Wednesday, October 10, 2012

Ever Breaks It Down

Last night Ever rolled off the big bed in her sleep, head first onto the little mattress on the floor. I was online and I heard her tiny little voice in the darkness ' Oh I fall down! ' The cuteness factor of this age is over the top.

The obsessed with Mommy factor is over the top too. She loves Barney and the theme song ' I love you / you love me /we're a happy family ' but lately has been singing to herself:  ' I love Mommy ' I die.

Whenever she hears any child crying she gets extremely concerned and wants to find them and see if they are OK, all the while exclaiming ' Cryyyan?
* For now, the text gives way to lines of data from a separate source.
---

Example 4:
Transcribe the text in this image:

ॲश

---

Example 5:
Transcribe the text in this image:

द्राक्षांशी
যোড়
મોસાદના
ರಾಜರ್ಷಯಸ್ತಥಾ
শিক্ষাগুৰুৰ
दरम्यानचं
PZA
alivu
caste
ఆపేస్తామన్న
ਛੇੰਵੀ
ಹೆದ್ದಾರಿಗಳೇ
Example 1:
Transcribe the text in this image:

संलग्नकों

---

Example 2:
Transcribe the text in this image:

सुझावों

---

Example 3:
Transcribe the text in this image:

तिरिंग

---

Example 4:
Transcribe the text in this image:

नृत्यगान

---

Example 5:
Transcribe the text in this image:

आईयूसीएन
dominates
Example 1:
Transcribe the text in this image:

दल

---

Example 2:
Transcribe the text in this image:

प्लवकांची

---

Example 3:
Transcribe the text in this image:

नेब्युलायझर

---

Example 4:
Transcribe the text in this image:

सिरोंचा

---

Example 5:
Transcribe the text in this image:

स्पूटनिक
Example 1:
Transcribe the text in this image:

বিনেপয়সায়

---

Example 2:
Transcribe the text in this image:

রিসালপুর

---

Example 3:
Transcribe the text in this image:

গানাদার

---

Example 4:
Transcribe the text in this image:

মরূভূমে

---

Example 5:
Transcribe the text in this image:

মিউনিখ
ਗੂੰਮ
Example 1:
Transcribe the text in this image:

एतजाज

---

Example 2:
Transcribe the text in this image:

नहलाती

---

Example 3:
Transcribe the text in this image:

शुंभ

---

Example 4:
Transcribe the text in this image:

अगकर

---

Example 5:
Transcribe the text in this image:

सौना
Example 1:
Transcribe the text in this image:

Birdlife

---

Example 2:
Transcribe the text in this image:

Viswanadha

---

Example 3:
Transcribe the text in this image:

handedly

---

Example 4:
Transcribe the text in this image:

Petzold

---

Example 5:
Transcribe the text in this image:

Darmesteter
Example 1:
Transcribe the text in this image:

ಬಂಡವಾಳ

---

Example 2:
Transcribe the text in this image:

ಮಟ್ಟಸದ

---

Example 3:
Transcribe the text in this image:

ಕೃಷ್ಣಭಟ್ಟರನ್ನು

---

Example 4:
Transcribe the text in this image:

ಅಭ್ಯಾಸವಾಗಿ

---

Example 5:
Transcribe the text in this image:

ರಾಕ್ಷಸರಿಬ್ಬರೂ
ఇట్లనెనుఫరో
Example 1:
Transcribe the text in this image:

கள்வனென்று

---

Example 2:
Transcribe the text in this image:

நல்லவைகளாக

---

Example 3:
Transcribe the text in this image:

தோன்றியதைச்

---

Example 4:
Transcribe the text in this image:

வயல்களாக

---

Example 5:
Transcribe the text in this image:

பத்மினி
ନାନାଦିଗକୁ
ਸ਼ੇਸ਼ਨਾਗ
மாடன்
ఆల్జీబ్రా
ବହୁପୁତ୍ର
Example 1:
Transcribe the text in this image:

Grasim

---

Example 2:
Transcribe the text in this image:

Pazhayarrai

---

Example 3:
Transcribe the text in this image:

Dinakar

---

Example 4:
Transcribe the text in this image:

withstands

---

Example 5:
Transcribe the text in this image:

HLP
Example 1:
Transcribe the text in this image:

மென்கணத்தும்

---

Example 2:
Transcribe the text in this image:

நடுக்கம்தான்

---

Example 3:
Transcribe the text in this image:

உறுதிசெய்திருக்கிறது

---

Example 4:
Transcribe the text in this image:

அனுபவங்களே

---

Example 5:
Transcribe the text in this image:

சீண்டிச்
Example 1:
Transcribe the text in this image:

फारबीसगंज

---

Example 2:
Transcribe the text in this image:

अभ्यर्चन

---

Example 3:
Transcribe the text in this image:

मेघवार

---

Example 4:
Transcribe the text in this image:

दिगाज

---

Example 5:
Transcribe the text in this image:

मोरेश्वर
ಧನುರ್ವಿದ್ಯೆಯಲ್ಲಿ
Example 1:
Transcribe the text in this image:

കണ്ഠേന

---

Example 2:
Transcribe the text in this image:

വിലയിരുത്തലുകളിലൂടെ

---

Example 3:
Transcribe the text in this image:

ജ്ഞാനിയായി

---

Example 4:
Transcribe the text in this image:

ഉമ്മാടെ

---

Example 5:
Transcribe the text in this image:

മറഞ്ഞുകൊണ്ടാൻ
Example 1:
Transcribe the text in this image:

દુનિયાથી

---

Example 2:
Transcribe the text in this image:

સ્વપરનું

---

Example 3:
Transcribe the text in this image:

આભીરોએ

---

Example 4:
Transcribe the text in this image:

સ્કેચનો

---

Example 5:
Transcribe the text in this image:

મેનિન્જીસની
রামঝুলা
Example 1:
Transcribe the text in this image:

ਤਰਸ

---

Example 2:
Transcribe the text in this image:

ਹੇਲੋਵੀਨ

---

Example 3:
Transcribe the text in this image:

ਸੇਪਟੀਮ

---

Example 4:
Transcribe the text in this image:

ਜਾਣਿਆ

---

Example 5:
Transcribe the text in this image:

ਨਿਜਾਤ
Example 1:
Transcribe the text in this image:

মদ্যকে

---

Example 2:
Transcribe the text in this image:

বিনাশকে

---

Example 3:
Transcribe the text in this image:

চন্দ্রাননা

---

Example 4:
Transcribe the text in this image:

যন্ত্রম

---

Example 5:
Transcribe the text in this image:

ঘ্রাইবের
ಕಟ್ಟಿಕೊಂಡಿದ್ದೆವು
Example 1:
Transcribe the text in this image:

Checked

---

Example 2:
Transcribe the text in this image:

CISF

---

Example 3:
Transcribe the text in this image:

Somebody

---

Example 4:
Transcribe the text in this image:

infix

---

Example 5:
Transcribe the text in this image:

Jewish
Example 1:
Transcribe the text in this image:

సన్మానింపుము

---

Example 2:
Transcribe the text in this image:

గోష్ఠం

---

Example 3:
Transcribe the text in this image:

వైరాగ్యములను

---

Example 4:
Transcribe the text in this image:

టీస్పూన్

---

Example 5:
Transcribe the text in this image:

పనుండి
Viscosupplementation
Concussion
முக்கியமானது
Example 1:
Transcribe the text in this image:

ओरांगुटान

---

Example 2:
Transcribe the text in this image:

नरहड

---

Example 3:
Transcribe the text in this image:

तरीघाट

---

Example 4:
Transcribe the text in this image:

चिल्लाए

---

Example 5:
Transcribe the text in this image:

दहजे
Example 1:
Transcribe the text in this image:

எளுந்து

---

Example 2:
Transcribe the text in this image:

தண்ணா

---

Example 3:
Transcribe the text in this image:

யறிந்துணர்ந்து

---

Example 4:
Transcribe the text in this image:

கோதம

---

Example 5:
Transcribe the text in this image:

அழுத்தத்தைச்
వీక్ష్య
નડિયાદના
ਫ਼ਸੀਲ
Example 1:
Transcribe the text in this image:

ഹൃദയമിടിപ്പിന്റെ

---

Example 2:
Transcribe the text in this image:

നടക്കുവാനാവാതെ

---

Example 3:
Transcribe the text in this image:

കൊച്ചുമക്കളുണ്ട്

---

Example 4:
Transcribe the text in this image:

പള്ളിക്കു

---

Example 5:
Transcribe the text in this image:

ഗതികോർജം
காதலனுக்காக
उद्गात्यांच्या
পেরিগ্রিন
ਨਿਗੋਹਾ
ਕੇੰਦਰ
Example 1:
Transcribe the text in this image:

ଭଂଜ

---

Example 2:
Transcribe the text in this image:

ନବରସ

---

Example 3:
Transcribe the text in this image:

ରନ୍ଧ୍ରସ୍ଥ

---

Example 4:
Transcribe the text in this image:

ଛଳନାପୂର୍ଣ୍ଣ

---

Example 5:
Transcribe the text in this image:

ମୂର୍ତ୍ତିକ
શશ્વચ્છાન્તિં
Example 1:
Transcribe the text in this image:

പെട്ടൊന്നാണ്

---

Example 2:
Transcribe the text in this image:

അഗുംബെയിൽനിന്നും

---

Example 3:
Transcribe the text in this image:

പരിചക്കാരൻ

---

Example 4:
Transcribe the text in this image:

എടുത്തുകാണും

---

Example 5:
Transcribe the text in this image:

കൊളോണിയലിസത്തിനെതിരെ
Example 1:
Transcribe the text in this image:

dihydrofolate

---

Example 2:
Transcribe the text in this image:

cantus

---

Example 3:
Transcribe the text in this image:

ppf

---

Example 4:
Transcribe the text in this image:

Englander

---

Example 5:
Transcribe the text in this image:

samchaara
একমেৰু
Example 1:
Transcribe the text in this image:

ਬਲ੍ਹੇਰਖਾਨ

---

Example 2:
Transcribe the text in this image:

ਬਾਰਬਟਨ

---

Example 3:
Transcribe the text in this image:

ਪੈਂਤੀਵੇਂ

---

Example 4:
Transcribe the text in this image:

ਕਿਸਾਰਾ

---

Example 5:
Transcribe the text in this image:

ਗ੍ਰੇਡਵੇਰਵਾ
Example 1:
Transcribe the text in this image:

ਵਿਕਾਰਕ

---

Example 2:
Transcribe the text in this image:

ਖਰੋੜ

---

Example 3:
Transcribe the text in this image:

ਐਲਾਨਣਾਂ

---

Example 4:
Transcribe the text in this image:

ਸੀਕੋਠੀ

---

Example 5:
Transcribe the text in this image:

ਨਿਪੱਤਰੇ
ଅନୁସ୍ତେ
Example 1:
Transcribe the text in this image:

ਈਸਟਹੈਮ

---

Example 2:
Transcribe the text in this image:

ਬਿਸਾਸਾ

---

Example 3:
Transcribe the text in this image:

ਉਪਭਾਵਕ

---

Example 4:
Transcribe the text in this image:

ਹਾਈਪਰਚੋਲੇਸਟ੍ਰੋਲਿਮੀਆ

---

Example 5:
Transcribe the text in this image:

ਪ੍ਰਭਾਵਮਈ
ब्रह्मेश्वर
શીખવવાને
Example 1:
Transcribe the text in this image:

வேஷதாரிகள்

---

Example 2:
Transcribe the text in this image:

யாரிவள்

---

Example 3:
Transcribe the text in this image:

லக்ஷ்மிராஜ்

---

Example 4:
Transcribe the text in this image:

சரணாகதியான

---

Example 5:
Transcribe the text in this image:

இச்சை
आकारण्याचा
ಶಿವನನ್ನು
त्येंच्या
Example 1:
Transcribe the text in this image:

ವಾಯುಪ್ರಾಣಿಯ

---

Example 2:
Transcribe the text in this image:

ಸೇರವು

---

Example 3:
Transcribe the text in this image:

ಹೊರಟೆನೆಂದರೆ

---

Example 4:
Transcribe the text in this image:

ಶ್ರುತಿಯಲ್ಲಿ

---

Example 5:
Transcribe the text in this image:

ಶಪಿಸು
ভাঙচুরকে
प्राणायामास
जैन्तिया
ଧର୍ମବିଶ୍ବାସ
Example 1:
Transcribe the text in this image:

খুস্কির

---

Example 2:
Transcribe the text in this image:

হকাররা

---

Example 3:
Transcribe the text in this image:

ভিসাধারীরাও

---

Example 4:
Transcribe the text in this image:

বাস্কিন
Cryan? ' This can be very awkward in Target. 

The sight of her tiny shoulder blades as she walks away from me slays me. The vulnerability.

I can't allow myself to stay depressed, because then I will get even more depressed that I missed these precious- no better word- and brief moments in time, with my very last baby. She and I aren't separated yet. The way that I parent leaves the independence cues to the child, and so far she's still momcentric. She loves Daddy and her family and can be away from me while I shop or spend time with Lola or whatever, but within a few hours she's looking for me, and my arms and chest space feel achy for her. She's getting two teeth and nursing more. I pick her up and she pats my breast and says in the most tender voice 'tootsie-eye', which means boobs. No matter my first or fourth child, the complete devotion and trust of a baby and child absolutely melts and reforms me into the best version of myself. I can be patient because she believes I will be; I can be loving because she believes I am; I can be strong because she believes I am. She is self confident and assured of her place in this world and the world's attitude toward her because she has perfect confidence in me.